After the Declaration the clergy
changed. Father Arseny used to say: “What could the people glean from such
pastors? What kind of an example are they? We raised our people poorly for we
did not instill in them the deep foundation of Faith. Remember all of this!
Remember it! This is why our people so quickly forgot us, their servants; they
forgot the Faith and took part in the destruction of churches.” Father
Philaret’s path was different. He rejected sergianism, did not collaborate with
the regime… and he was esteemed as a leader of great spiritual authority by the
Russian émigrés of Harbin.
An Attempt on the
Life of the Confessor
Then, in October 1960, the Soviet
régime, brimming with malice, decided to annihilate him through fire. This is
how it happened: one night in the wee hours of Sunday, Archimandrite Philaret
was awakened at about 2:00 am by a strange odor in his house, so he walked
through into the parlor, in the corner of which was a storeroom. As he related,
from under the door of the store-room a pungent, sharp-smelling smoke was
pouring out. He went straight to the bathroom and poured water into a basin,
returned to the storeroom and, having opened the door, he splashed the water in
the direction of the origin of the smoke. Suddenly there was a loud explosion
accompanied by intense fire. The fire burned him and the shock wave of the
explosion pushed him with great force, lifting him and throwing him across the
entire parlor and pushed him against the exterior door. Fortunately, the door
opened outward. The impact of his flying body tore off the hinges, and he fell
on the ground, deafened but alive. When he came to, he saw the house burning
like a torch. Archimandrite Philaret realized that a thermic bomb had exploded
which burned down the house in mere minutes.
That same night a certain Zinaida
Lvovna, a member of the sisterhood of the church and Mercy House, had walked
out of her home which was across the street from the church at around midnight.
She saw fire trucks standing in the street near the church, but there was no
fire. Such an incomprehensible and unusual accumulation of firefighting
vehicles surprised her. Around two hours later, when the sound of the exploding
bomb woke her, she immediately went out on the street and saw the house almost
completely burned, [the remains of] which the firefighters were extinguishing.
Meanwhile, Archimandrite Philaret was standing on the front steps of the
church, shivering from cold, suffering from severe burns and contusion. Zinaida
Lvovna immediately understood that the fire had been set by the Soviet
authority with the purpose of killing Father Philaret. She quickly crossed the
road and invited him into her house.

################

| Set exercise A |
Return the Philaret passage verbatim from "That same night" to "at around midnight.".
| Set exercise B |
According to the Philaret passage, what did Zinaida Lvovna see in the street near the church when she walked out around midnight?
The listing has no connection to the Philaret passage.

| Data entries |
################

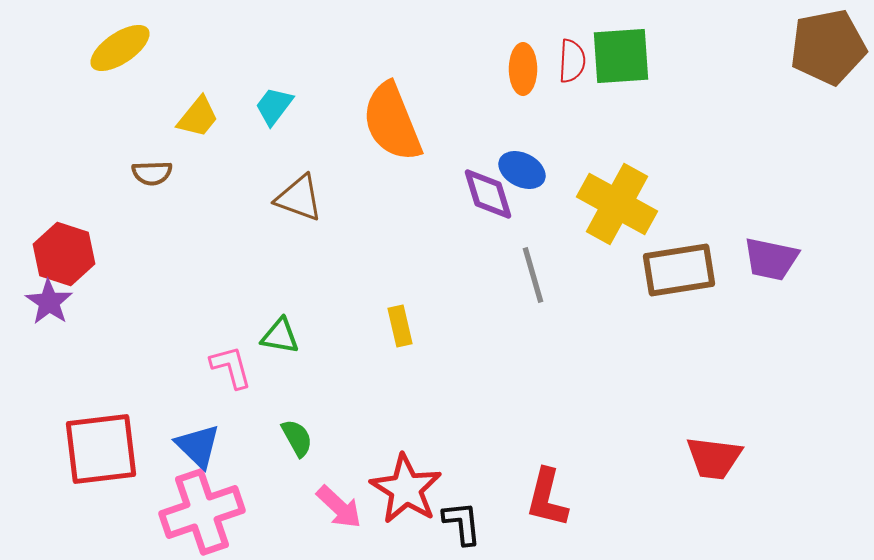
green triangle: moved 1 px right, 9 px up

################

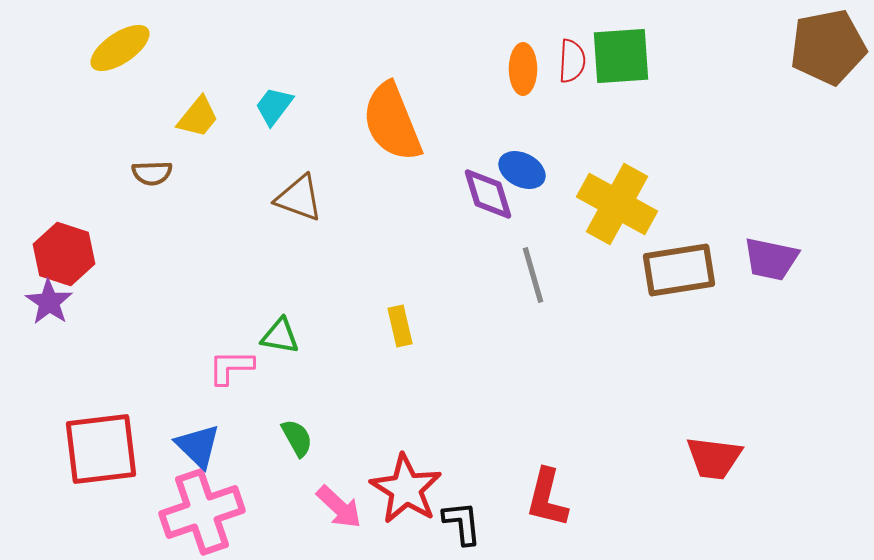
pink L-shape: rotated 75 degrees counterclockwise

################

| Solution A |
That same night a certain Zinaida
Lvovna, a member of the sisterhood of the church and Mercy House, had walked
out of her home which was across the street from the church at around midnight.

| Solution B |
Fire trucks standing in the street near the church, though there was no fire.